Extracted page text data
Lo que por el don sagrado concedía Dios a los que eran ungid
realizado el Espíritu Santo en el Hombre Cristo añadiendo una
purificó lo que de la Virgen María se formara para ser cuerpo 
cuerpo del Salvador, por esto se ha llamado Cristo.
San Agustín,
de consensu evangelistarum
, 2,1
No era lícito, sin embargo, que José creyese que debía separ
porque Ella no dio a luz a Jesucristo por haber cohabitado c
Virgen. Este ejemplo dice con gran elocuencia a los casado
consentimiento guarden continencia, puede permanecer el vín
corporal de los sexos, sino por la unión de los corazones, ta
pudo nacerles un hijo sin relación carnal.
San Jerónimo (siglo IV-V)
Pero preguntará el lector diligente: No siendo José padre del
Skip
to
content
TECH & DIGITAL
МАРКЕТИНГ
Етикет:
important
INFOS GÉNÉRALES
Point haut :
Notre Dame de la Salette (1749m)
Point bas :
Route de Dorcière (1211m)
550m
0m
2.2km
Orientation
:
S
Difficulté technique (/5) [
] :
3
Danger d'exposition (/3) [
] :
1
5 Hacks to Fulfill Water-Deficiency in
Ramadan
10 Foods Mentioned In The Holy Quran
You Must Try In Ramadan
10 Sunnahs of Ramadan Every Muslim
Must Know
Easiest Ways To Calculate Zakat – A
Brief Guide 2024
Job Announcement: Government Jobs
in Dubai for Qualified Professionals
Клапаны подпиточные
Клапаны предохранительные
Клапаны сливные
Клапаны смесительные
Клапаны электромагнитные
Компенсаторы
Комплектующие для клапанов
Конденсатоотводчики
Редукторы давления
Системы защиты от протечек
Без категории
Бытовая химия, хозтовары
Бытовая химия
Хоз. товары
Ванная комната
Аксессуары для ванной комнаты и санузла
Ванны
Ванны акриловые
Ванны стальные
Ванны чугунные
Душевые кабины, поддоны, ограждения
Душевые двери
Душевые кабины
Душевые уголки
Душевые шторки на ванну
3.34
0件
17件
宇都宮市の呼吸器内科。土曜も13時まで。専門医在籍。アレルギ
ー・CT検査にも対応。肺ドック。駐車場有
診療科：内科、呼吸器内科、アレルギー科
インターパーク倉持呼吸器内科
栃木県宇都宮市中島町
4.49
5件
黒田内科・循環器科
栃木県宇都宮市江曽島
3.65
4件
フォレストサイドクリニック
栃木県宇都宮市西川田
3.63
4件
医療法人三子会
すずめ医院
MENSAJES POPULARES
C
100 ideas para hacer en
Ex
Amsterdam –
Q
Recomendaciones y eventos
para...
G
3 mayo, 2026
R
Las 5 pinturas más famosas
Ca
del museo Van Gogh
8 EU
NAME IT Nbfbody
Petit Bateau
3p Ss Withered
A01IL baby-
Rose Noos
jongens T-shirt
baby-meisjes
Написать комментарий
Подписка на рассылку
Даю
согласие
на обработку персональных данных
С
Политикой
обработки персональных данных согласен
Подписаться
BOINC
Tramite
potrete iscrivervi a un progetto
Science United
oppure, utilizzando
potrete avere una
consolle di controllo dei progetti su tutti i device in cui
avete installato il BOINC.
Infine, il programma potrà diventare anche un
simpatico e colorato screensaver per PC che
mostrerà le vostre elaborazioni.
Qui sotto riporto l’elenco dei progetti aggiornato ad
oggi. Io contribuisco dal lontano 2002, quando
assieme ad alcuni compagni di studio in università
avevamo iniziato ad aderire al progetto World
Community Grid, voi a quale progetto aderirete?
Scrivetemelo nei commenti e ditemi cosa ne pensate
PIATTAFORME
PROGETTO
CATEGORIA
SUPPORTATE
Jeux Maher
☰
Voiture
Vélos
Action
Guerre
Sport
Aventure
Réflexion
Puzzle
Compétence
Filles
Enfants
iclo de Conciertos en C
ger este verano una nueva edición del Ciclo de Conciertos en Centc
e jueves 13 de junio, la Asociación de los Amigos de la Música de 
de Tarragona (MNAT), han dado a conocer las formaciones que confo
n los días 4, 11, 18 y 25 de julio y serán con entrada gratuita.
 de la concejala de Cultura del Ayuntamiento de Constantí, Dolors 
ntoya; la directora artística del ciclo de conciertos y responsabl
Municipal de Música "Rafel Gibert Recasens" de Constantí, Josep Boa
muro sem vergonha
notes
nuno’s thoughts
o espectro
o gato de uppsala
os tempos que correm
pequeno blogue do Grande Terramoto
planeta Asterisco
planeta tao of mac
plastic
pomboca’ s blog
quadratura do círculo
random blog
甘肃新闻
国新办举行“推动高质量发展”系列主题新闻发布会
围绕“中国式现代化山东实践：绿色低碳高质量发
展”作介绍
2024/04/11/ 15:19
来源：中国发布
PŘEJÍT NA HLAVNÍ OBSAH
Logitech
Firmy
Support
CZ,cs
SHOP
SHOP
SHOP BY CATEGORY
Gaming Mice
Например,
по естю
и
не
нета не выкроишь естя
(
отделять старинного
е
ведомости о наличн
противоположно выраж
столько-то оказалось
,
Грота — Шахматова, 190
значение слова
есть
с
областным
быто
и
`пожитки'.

DIRECTIVE ::
Down to the last line, reproduce the entries above precisely.

TASK RESULT ::
Lo que por el don sagrado concedía Dios a los que eran ungid
realizado el Espíritu Santo en el Hombre Cristo añadiendo una
purificó lo que de la Virgen María se formara para ser cuerpo 
cuerpo del Salvador, por esto se ha llamado Cristo.
San Agustín,
de consensu evangelistarum
, 2,1
No era lícito, sin embargo, que José creyese que debía separ
porque Ella no dio a luz a Jesucristo por haber cohabitado c
Virgen. Este ejemplo dice con gran elocuencia a los casado
consentimiento guarden continencia, puede permanecer el vín
corporal de los sexos, sino por la unión de los corazones, ta
pudo nacerles un hijo sin relación carnal.
San Jerónimo (siglo IV-V)
Pero preguntará el lector diligente: No siendo José padre del
Skip
to
content
TECH & DIGITAL
МАРКЕТИНГ
Етикет:
important
INFOS GÉNÉRALES
Point haut :
Notre Dame de la Salette (1749m)
Point bas :
Route de Dorcière (1211m)
550m
0m
2.2km
Orientation
:
S
Difficulté technique (/5) [
] :
3
Danger d'exposition (/3) [
] :
1
5 Hacks to Fulfill Water-Deficiency in
Ramadan
10 Foods Mentioned In The Holy Quran
You Must Try In Ramadan
10 Sunnahs of Ramadan Every Muslim
Must Know
Easiest Ways To Calculate Zakat – A
Brief Guide 2024
Job Announcement: Government Jobs
in Dubai for Qualified Professionals
Клапаны подпиточные
Клапаны предохранительные
Клапаны сливные
Клапаны смесительные
Клапаны электромагнитные
Компенсаторы
Комплектующие для клапанов
Конденсатоотводчики
Редукторы давления
Системы защиты от протечек
Без категории
Бытовая химия, хозтовары
Бытовая химия
Хоз. товары
Ванная комната
Аксессуары для ванной комнаты и санузла
Ванны
Ванны акриловые
Ванны стальные
Ванны чугунные
Душевые кабины, поддоны, ограждения
Душевые двери
Душевые кабины
Душевые уголки
Душевые шторки на ванну
3.34
0件
17件
宇都宮市の呼吸器内科。土曜も13時まで。専門医在籍。アレルギ
ー・CT検査にも対応。肺ドック。駐車場有
診療科：内科、呼吸器内科、アレルギー科
インターパーク倉持呼吸器内科
栃木県宇都宮市中島町
4.49
5件
黒田内科・循環器科
栃木県宇都宮市江曽島
3.65
4件
フォレストサイドクリニック
栃木県宇都宮市西川田
3.63
4件
医療法人三子会
すずめ医院
MENSAJES POPULARES
C
100 ideas para hacer en
Ex
Amsterdam –
Q
Recomendaciones y eventos
para...
G
3 mayo, 2026
R
Las 5 pinturas más famosas
Ca
del museo Van Gogh
8 EU
NAME IT Nbfbody
Petit Bateau
3p Ss Withered
A01IL baby-
Rose Noos
jongens T-shirt
baby-meisjes
Написать комментарий
Подписка на рассылку
Даю
согласие
на обработку персональных данных
С
Политикой
обработки персональных данных согласен
Подписаться
BOINC
Tramite
potrete iscrivervi a un progetto
Science United
oppure, utilizzando
potrete avere una
consolle di controllo dei progetti su tutti i device in cui
avete installato il BOINC.
Infine, il programma potrà diventare anche un
simpatico e colorato screensaver per PC che
mostrerà le vostre elaborazioni.
Qui sotto riporto l’elenco dei progetti aggiornato ad
oggi. Io contribuisco dal lontano 2002, quando
assieme ad alcuni compagni di studio in università
avevamo iniziato ad aderire al progetto World
Community Grid, voi a quale progetto aderirete?
Scrivetemelo nei commenti e ditemi cosa ne pensate
PIATTAFORME
PROGETTO
CATEGORIA
SUPPORTATE
Jeux Maher
☰
Voiture
Vélos
Action
Guerre
Sport
Aventure
Réflexion
Puzzle
Compétence
Filles
Enfants
iclo de Conciertos en C
ger este verano una nueva edición del Ciclo de Conciertos en Centc
e jueves 13 de junio, la Asociación de los Amigos de la Música de 
de Tarragona (MNAT), han dado a conocer las formaciones que confo
n los días 4, 11, 18 y 25 de julio y serán con entrada gratuita.
 de la concejala de Cultura del Ayuntamiento de Constantí, Dolors 
ntoya; la directora artística del ciclo de conciertos y responsabl
Municipal de Música "Rafel Gibert Recasens" de Constantí, Josep Boa
muro sem vergonha
notes
nuno’s thoughts
o espectro
o gato de uppsala
os tempos que correm
pequeno blogue do Grande Terramoto
planeta Asterisco
planeta tao of mac
plastic
pomboca’ s blog
quadratura do círculo
random blog
甘肃新闻
国新办举行“推动高质量发展”系列主题新闻发布会
围绕“中国式现代化山东实践：绿色低碳高质量发
展”作介绍
2024/04/11/ 15:19
来源：中国发布
PŘEJÍT NA HLAVNÍ OBSAH
Logitech
Firmy
Support
CZ,cs
SHOP
SHOP
SHOP BY CATEGORY
Gaming Mice
Например,
по естю
и
не
нета не выкроишь естя
(
отделять старинного
е
ведомости о наличн
противоположно выраж
столько-то оказалось
,
Грота — Шахматова, 190
значение слова
есть
с
областным
быто
и
`пожитки'.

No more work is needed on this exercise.